His eyes turned yellow.
No, your imagination, Jack, just your imagination. He's just -
- just a millhand who was giving him the eye because he was new. He had probably gone to high school here in town, played football, knocked up a Catholic cheerleader and married her, and the cheerleader had gotten fat on chocolates and Stouffer's frozen dinners; just another Oatley oaf, just -
But his eyes turned yellow.
Stop it! They did not!
Yet there was something about him that made Jack think of what had happened when he was coming into town . . . what had happened in the dark.
The fat man who had called Jack an ass**le shrank back from the rangy man in the Levi's and the clean white T-shirt. Randolph Scott started toward Jack. His big, veined hands swung at his sides.
His eyes sparkled an icy blue . . . and then began to change, to moil and lighten.
'Kid,' he said, and Jack fled with clumsy haste, butting the swinging door open with his fanny, not caring who he hit.
Noise pounced on him. Kenny Rogers was bellowing an enthusiastic redneck paean to someone named Reuben James. 'You allus turned your other CHEEK,' Kenny testified to this room of shuffling, sullen-faced drunks, 'and said there's a better world waitin for the MEEK!' Jack saw no one here who looked particularly meek. The Genny Valley Boys were trooping back onto the bandstand and picking up their instruments. All of them but the pedal steel player looked drunk and confused . . . perhaps not really sure of where they were. The pedal steel player only looked bored.
To Jack's left, a woman was talking earnestly on the Tap's pay phone - a phone Jack would never touch again if he had his way about it, not for a thousand dollars. As she talked, her drunken companion probed and felt inside her half-open cowboy shirt. On the big dancefloor, perhaps seventy couples groped and shuffled, oblivious of the current song's bright up-tempo, simply squeezing and grinding, hands gripping bu**ocks, lips spit-sealed together, sweat running down cheeks and making large circles under the armpits.
'Well thank Gawd,' Lori said, and flipped up the hinged partition at the side of the bar for him. Smokey was halfway down the bar, filling up Gloria's tray with gin-and-tonics, vodka sours, and what seemed to be beer's only competition for the Oatley Town Drink: Black Russians.
Jack saw Randolph Scott come out through the swinging door. He glanced toward Jack, his blue eyes catching Jack's again at once. He nodded slightly, as if to say: We'll talk. Yessirree. Maybe we'll talk about what might or might not be in the Oatley tunnel. Or about bullwhips. Or sick mothers. Maybe we'll talk about how you're gonna be in Genny County for a long, long time . . . maybe until you're an old man crying over a shopping cart. What do you think, Jacky?
Jack shuddered.
Randolph Scott smiled, as if he had seen the shudder . . . or felt it.
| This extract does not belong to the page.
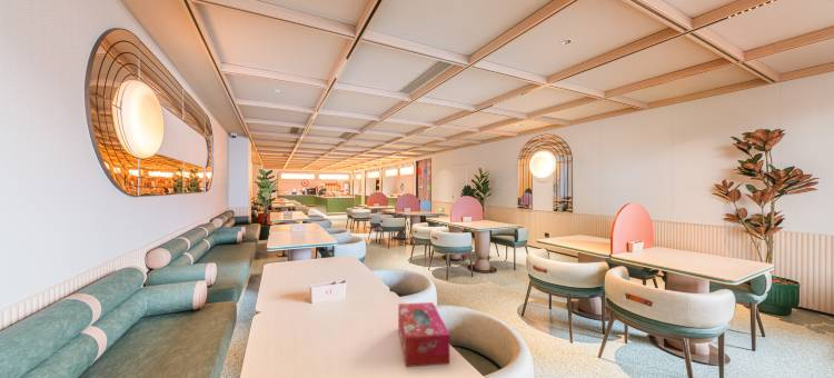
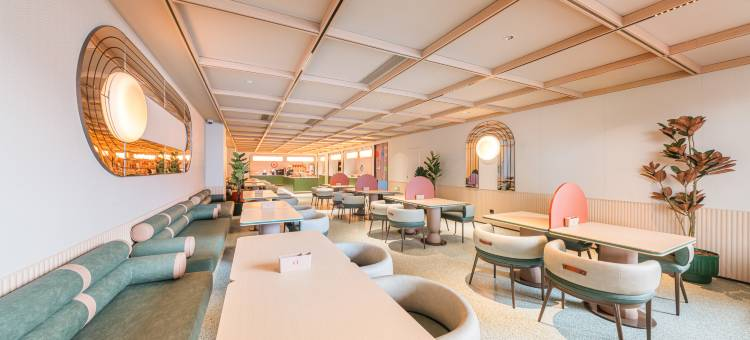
- tissue box [397,301,451,368]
Then he moved off into the crowd and the thick air.
A moment later Smokey's thin, powerful fingers bit into Jack's shoulder - hunting for the most painful place and, as always, finding it. They were educated, nerve-seeking fingers.
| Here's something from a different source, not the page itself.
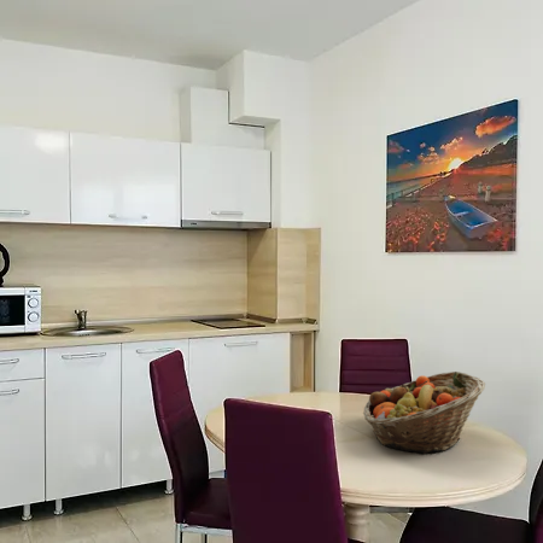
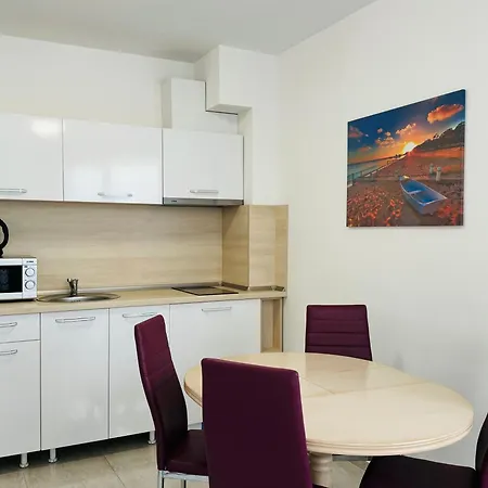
- fruit basket [362,370,486,455]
'Jack, you just got to move faster,' Smokey said. His voice sounded almost sympathetic, but his fingers dug and moved and probed. His breath smelled of the pink Canada Mints he sucked almost constantly. His mail-order false teeth clicked and clacked. Sometimes there was an obscene slurping as they slipped a little and he sucked them back into place. 'You got to move faster or I'm going to have to light a fire under your ass. You understand what I'm saying?'
'Y-yeah,' Jack said. Trying not to moan.
'All right. That's good then.' For an excruciating second Smokey's fingers dug even deeper, grinding with a bitter enthusiasm at the neat little nest of nerves there. Jack did moan. That was good enough for Smokey. He let up.
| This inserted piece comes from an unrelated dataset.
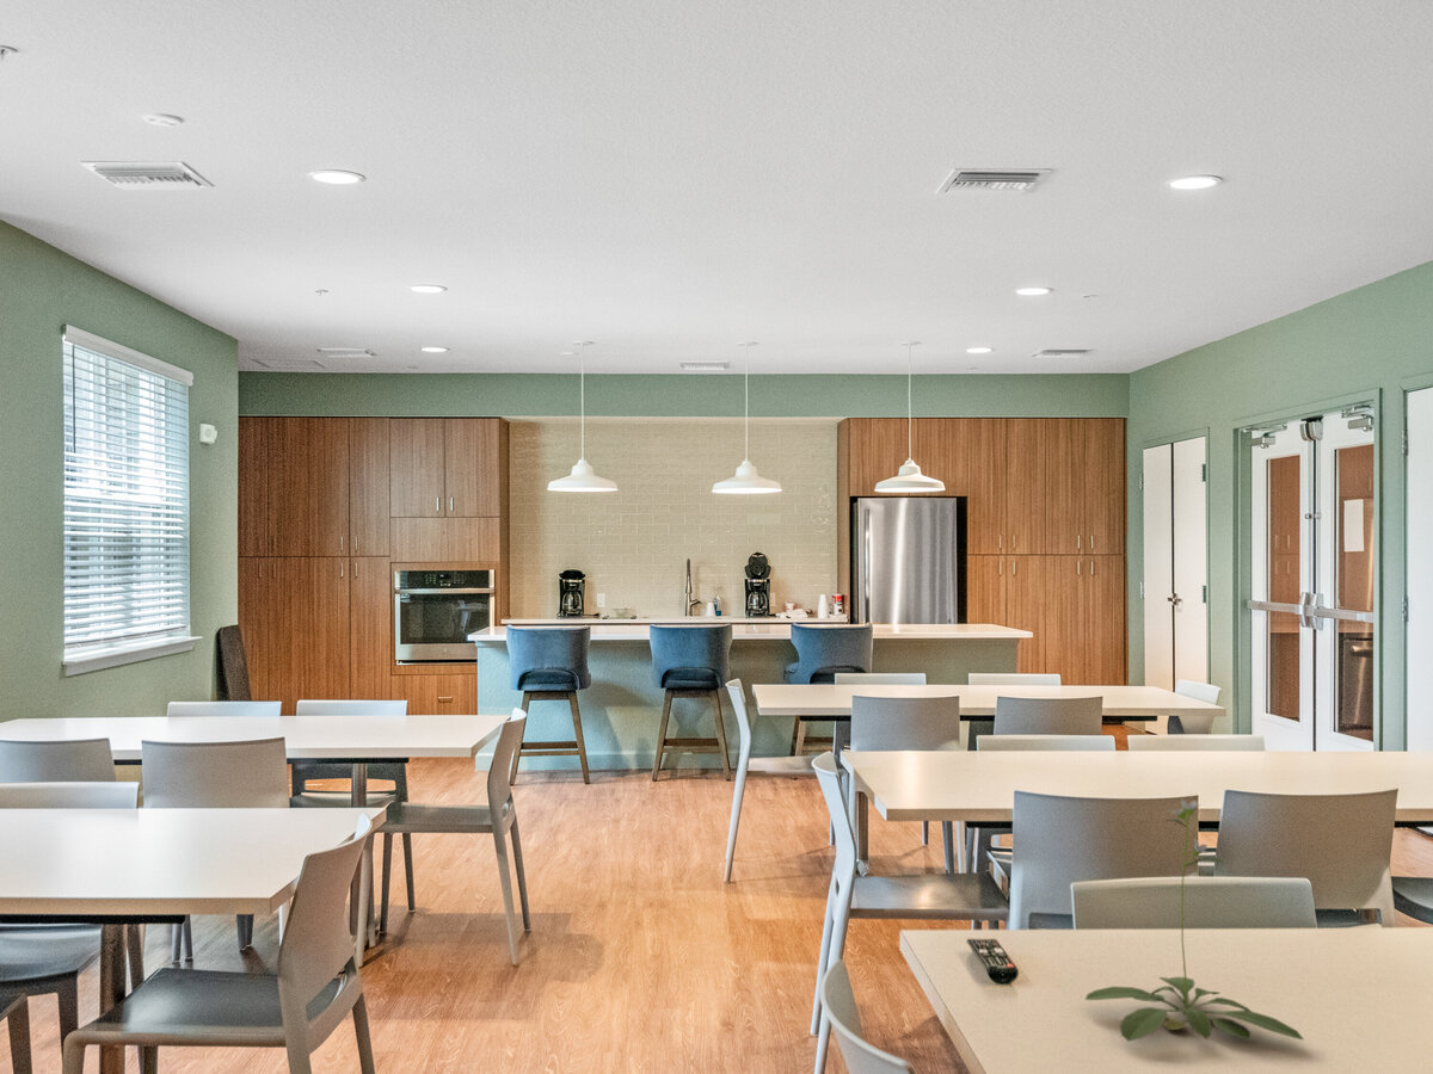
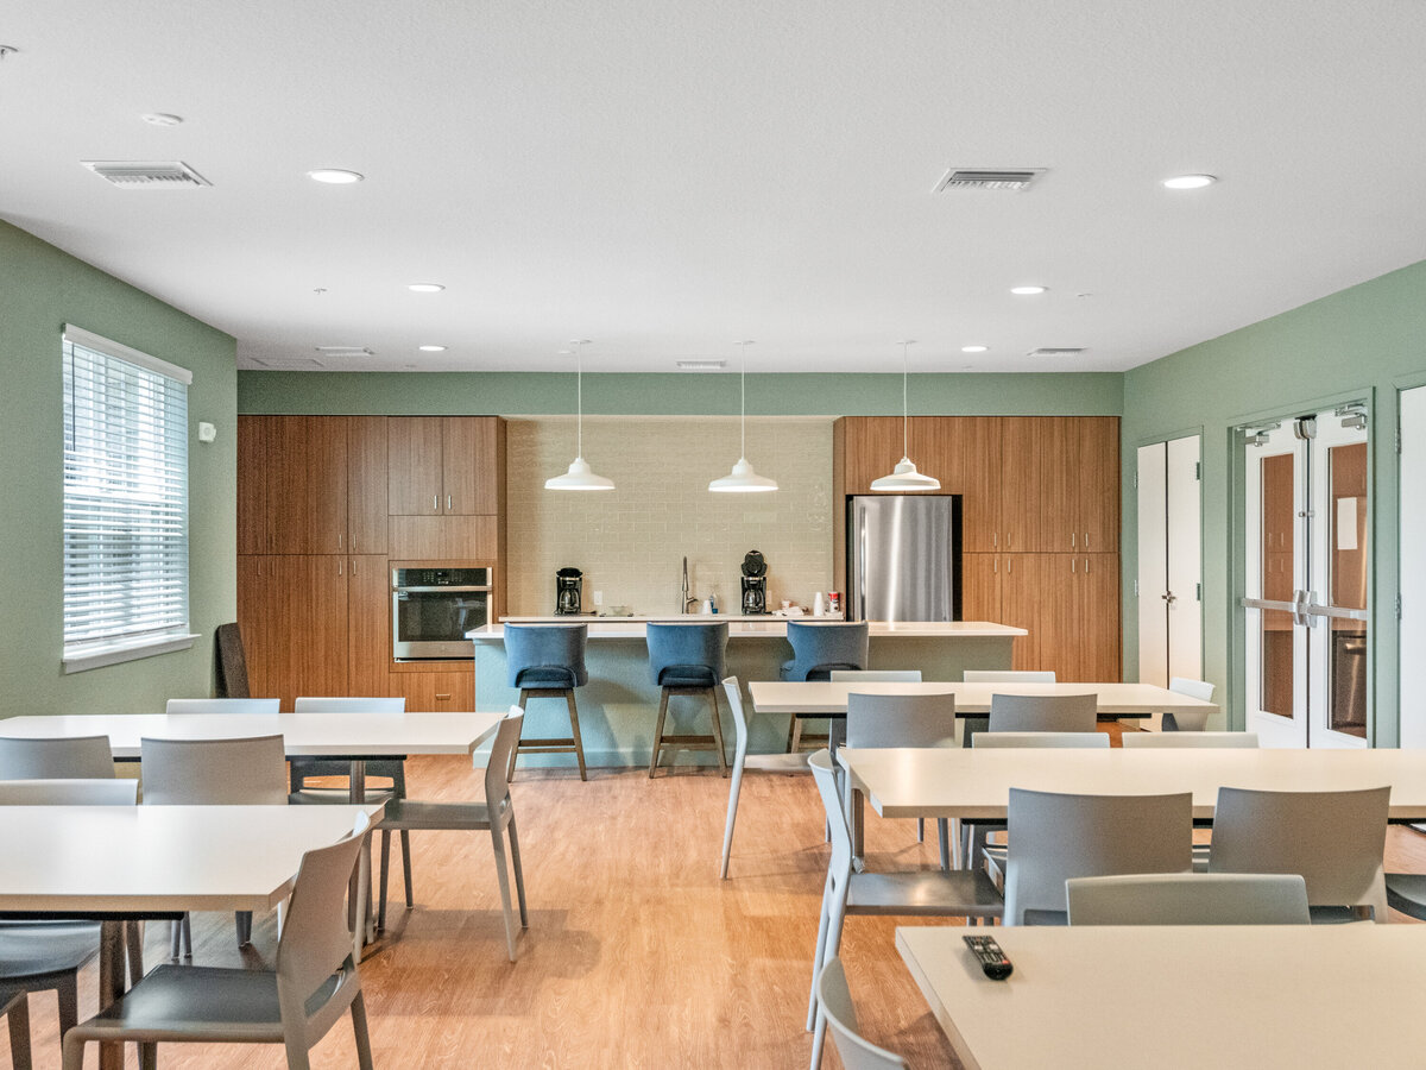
- plant [1084,798,1304,1042]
'Help me hook this keg up, Jack. And let's make it fast. Friday night, people got to drink.'
'Saturday morning,' Jack said stupidly.
'Then, too. Come on.'
Jack somehow managed to help Smokey lift the keg into the square compartment under the bar. Smokey's thin, ropey muscles bulged and writhed under his Oatley Tap T-shirt. The paper fry-cook's hat on his narrow weasel's head stayed in place, its leading edge almost touching his left eyebrow, in apparent defiance of gravity. Jack watched, holding his breath, as Smokey flicked off the red plastic breather-cap on the keg. The keg breathed more gustily than it should have done . . . but it didn't foam. Jack let his breath out in a silent gust.